> **Görev**
Boşanma davasına ilişkin metne göre Bölge Adliye Mahkemesi erkek lehine ne kadar manevî tazminata karar vermiştir, lütfen belirtin.

> **Metin alıntısı**
^^^^
III. İLK DERECE MAHKEMESİ KARARI
İlk Derece Mahkemesinin yukarıda tarih ve sayısı belirtilen kararı ile; yapılan yargılama sırasında dinlenen erkek tanıklarının kadının kusurlu davranışlarının ve evlilik birliğinin sarsılmasına neden olan olaylarında ispat etmesi gerektiği, sunulan delillerde evlilik birliğinin temelinden sarsıldığı sonucuna götürecek bir olgu ve kadının kusuru ispat edilemediğinden açılan davanın reddine karar verilmiştir.
IV. İSTİNAF
A. İstinaf Yoluna Başvuranlar
İlk Derece Mahkemesinin yukarıda belirtilen kararına karşı süresi içinde davacı erkek vekili istinaf başvurusunda bulunulmuştur.
B. İstinaf Sebepleri
Davacı erkek vekili istinaf dilekçesinde; dava dilekçesindeki beyanlarını tekrarlamış, kadının kusurunun ve davanın ispatlandığını, kararın hukuka aykırı olduğunu belirterek kararın kaldırılmasına karar verilmesi için istinaf başvurusunda bulunmuştur.
C. Gerekçe ve Sonuç
Bölge Adliye Mahkemesinin yukarıda tarih ve sayısı belirtilen kararı ile; toplanan delillere göre; Mahkeme karar gerekçesinin dosya kapsamındaki delillerle uyumlu olmadığı, kadının davaya yasal süre içerisinde cevap vermemesi nedeniyle erkeğe kusur yüklenemeyeceği, kadının ortak konutta yaşanan sorunları ailesine yansıtması sebebiyle tartışmalar yaşandığı, bu nedenle kadının ailesinin erkeği tehdit ettiği, kadının ayrıca erkeğe hakaret ettiği ve boşanmak istediğini söylediği, meydana gelen geçimsizliğin evlilik birliğinin temelinden sarsılmasına neden olduğu, boşanmaya yol açan olaylarda kadının tam kusurlu olduğu gerekçesiyle davanın kabulü ile tarafların 4721 sayılı Kanun'un 166 ncı maddesinin birinci fıkrası gereği boşanmalarına, erkek lehine 10.000,00 TL manevî tazminata karar verilmiştir.
V. TEMYİZ
A. Temyiz Yoluna Başvuranlar
Bölge Adliye Mahkemesinin yukarıda belirtilen kararına karşı süresi içinde davalı kadın vekili temyiz isteminde bulunulmuştur.
^^^^
> **Satırlardan alıntılar**
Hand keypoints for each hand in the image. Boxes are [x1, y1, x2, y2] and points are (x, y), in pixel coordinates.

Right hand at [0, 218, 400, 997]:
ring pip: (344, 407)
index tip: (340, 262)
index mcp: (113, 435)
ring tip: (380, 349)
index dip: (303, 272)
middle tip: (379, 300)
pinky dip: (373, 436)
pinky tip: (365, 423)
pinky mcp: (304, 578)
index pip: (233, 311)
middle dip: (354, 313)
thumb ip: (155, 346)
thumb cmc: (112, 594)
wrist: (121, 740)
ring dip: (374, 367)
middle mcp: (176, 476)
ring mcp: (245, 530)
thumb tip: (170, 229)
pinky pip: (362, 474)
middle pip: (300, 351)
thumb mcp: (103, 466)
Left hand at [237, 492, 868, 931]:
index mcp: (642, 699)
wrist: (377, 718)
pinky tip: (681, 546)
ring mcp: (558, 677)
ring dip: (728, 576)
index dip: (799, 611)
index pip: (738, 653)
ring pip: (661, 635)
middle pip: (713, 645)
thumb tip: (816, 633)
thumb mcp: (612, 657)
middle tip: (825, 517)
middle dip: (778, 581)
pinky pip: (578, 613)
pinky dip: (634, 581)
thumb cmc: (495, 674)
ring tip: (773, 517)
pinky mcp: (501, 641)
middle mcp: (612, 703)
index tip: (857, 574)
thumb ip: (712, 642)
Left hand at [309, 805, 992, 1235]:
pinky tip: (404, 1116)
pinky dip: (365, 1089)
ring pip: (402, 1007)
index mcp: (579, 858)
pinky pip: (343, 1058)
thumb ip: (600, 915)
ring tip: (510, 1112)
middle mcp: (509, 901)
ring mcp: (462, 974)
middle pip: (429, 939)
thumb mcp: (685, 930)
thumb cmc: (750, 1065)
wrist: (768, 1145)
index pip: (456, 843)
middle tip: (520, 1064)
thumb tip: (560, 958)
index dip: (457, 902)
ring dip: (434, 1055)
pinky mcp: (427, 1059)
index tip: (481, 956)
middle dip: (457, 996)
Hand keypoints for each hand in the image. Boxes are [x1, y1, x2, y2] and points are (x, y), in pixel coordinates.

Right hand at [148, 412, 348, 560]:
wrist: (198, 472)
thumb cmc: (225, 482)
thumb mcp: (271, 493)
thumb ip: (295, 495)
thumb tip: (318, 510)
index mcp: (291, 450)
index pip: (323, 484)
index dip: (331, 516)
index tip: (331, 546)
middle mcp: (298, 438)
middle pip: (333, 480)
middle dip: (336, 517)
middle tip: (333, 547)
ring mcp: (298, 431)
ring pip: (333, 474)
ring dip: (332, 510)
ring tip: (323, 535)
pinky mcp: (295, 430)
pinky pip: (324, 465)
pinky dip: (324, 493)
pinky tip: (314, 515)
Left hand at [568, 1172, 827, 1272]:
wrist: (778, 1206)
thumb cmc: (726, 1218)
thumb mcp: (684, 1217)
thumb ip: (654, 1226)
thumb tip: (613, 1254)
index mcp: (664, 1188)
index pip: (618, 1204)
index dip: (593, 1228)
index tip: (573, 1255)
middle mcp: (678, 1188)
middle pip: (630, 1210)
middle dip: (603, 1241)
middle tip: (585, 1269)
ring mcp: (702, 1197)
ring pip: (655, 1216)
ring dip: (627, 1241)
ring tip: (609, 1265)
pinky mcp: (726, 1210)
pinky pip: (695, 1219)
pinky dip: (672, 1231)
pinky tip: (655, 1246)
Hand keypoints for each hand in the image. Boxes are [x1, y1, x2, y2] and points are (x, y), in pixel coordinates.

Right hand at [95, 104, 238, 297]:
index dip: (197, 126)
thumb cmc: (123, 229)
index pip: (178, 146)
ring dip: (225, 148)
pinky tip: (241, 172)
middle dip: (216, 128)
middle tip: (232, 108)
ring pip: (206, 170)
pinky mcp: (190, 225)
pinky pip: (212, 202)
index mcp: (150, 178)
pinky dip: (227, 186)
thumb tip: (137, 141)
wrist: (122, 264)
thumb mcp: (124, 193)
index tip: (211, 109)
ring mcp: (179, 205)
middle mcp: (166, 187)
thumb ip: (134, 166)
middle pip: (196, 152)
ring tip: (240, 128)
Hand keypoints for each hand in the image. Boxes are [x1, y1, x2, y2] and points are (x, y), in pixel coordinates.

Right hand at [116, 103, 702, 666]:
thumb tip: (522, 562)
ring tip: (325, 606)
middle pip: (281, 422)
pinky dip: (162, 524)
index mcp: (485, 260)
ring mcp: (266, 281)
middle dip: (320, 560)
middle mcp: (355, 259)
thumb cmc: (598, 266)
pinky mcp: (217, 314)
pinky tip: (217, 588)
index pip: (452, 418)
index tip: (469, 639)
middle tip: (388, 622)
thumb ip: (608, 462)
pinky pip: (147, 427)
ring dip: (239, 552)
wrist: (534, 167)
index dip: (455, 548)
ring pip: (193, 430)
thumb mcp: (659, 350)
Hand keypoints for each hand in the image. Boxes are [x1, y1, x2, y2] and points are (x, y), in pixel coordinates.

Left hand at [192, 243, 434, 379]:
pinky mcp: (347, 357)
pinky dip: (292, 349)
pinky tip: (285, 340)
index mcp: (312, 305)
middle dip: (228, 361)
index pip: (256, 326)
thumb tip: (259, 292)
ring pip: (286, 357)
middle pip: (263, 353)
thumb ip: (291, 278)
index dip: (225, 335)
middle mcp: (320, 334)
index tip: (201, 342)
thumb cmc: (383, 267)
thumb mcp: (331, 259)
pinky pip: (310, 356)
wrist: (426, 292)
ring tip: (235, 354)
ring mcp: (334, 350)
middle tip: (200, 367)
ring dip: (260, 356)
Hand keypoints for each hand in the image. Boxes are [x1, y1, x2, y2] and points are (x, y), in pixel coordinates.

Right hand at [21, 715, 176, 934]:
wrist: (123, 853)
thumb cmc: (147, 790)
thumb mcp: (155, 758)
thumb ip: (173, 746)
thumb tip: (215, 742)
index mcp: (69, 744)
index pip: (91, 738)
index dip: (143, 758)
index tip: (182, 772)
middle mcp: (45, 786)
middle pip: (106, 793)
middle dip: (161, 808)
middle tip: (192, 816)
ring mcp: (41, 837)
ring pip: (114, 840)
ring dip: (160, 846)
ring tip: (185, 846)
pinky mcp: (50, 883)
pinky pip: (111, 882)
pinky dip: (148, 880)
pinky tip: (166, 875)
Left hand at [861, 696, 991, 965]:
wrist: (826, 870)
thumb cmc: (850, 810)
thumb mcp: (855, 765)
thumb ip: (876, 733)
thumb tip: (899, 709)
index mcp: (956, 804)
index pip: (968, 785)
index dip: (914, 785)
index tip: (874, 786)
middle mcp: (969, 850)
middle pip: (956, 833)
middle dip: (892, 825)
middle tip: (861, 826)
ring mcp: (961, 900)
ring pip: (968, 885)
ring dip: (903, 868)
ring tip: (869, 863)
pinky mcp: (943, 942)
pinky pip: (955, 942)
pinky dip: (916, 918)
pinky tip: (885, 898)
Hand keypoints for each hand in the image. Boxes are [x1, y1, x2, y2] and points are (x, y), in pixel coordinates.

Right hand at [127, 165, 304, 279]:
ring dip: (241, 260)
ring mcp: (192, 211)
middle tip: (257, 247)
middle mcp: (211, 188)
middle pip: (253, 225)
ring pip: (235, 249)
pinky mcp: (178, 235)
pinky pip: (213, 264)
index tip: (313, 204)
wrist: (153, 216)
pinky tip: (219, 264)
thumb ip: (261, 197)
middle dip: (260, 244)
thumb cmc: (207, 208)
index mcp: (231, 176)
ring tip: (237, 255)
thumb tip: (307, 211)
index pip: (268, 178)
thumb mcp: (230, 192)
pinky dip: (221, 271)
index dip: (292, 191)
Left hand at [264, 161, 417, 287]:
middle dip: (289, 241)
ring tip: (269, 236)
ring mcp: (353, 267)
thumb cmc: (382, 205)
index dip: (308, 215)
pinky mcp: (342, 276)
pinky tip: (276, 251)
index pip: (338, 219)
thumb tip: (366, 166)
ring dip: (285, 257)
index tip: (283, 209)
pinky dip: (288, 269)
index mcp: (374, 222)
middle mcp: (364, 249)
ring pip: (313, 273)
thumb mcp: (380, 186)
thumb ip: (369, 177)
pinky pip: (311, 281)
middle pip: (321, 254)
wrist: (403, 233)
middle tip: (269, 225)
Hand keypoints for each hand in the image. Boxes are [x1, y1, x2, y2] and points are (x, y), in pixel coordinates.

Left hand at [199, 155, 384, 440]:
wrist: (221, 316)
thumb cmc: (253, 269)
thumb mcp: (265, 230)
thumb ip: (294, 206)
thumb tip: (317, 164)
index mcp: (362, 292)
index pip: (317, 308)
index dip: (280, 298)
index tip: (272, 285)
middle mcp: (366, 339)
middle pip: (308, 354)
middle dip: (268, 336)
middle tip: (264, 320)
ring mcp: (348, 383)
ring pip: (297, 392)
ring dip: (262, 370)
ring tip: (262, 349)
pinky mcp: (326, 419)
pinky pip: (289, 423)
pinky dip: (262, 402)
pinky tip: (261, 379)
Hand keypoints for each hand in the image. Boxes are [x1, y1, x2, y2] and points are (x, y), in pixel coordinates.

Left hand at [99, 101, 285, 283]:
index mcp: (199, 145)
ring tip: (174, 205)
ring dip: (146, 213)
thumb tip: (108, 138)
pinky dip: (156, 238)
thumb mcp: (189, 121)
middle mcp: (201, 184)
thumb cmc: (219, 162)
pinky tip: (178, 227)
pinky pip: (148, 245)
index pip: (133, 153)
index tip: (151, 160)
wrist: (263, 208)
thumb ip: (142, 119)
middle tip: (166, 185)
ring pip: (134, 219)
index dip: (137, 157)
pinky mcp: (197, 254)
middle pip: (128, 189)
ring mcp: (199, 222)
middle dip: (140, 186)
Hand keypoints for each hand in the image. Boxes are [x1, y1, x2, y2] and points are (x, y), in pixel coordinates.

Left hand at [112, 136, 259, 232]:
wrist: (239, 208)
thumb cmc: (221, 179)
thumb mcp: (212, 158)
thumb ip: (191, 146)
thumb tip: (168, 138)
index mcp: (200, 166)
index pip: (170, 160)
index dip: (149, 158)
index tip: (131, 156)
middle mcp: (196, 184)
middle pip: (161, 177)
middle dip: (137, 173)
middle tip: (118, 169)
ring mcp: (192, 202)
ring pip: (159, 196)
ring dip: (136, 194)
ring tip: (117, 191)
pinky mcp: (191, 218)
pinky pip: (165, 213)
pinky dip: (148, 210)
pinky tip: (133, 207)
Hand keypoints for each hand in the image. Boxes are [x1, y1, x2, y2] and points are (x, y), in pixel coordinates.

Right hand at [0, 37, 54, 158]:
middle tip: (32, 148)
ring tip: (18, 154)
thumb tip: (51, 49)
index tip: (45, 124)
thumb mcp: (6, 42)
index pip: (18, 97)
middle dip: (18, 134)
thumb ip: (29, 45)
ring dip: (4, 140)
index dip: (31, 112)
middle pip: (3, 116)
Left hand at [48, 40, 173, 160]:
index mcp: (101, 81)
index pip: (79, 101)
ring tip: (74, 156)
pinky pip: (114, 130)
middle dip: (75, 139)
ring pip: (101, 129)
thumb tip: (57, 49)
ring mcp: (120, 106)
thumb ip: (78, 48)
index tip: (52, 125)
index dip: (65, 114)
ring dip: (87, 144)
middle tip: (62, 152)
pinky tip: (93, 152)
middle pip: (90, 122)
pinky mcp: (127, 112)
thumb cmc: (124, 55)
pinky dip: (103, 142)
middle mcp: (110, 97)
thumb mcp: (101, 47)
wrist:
^^^^
> **Yazılı çözüm**
10.000,00 TL manevî tazminat.